Why cloud in the life sciences?

  • Access to resources – Flexible configurations – On-demand – Cost-efficient?
  • Collaborate on international level – Publish/federate data – E.g. Large sequencing initiatives, “move compute to the data”
  • New types of analysis environments

– Hadoop/Spark/Flink etc. – Microservices, Docker, Kubernetes, Mesos 14

MicroServices

  • Decompose functionality into smaller, loosely coupled, on-demand services communicating via an API – “Do one thing and do it well”
    • Services are easy to replace, language-agnostic
    • Minimize risk, maximize agility
    • Suitable for loosely coupled teams
    • Portable - easy to scale
    • Multiple services can be chained into larger tasks Software containers (e.g. Docker) are ideal for microservices!

PhenoMeNal

  • Horizon 2020 project, 2015-2018
    • Virtual Research Environments (VRE), Microservices, Workflows
    • Towards interoperable and scalable Metabolomics data analysis
    • Private environments for sensitive data http://phenomenal-h2020.eu/ DockerHub Virtual Infrastructure GitHub


M. Capuccini:

  • EasyMapReduce has been developed for scientific applications.
  • High-throughput methods produced massive datasets using frameworks like Spark and Hadoop for high-throughput analysis.
  • sometimes the effort of reimplementing scientific tools in Spark or Hadoop can't be sustained by research groups.

EasyMapReduce aims to provide the means to run existing serial tools in MapReduce fashion.

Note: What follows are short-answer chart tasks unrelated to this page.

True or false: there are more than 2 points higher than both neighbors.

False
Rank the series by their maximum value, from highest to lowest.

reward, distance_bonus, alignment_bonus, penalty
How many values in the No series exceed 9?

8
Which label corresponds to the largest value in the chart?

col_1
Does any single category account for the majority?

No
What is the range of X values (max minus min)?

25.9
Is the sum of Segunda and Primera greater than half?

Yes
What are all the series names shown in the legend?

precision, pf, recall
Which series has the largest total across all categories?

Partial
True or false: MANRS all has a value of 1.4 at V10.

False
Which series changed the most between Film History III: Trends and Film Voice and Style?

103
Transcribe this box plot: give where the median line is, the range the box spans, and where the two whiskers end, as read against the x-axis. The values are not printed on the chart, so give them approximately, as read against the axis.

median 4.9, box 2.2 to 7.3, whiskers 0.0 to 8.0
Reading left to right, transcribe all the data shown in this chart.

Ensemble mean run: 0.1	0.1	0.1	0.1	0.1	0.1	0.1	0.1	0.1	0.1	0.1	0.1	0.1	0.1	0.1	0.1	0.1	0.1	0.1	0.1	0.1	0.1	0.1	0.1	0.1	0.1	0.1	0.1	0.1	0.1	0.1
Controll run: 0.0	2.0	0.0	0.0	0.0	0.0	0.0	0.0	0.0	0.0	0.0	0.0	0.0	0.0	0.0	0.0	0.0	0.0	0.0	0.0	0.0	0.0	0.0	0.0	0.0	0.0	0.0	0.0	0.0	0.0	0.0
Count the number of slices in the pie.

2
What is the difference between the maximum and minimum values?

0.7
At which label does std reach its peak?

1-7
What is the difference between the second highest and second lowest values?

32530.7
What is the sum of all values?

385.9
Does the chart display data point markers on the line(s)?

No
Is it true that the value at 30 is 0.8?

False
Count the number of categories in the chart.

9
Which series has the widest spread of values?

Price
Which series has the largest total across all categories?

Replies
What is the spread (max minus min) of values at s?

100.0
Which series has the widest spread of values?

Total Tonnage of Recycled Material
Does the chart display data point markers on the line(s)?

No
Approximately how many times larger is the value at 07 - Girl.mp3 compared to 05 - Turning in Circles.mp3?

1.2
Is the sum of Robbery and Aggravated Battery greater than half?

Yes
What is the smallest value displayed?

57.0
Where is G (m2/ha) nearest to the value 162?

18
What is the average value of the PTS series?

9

Many of the available scientific tools are trivially parallelizable, MapReduce can be used to parallelize the computation.

  • it's difficult for the system administrator to maintain software, which may be installed on each node of the cluster, in multiple version.
  • Instead of running commands straight on the compute nodes, EasyMapReduce starts a user-provided Docker image that wraps a specific tool and all of its dependencies, and it runs the command inside the Docker container.
  • The data goes from Spark through the Docker container, and back to Spark after being processed, via Unix files.

If the TMPDIR environment variable in the worker nodes points to a tmpfs very little overhead will occur.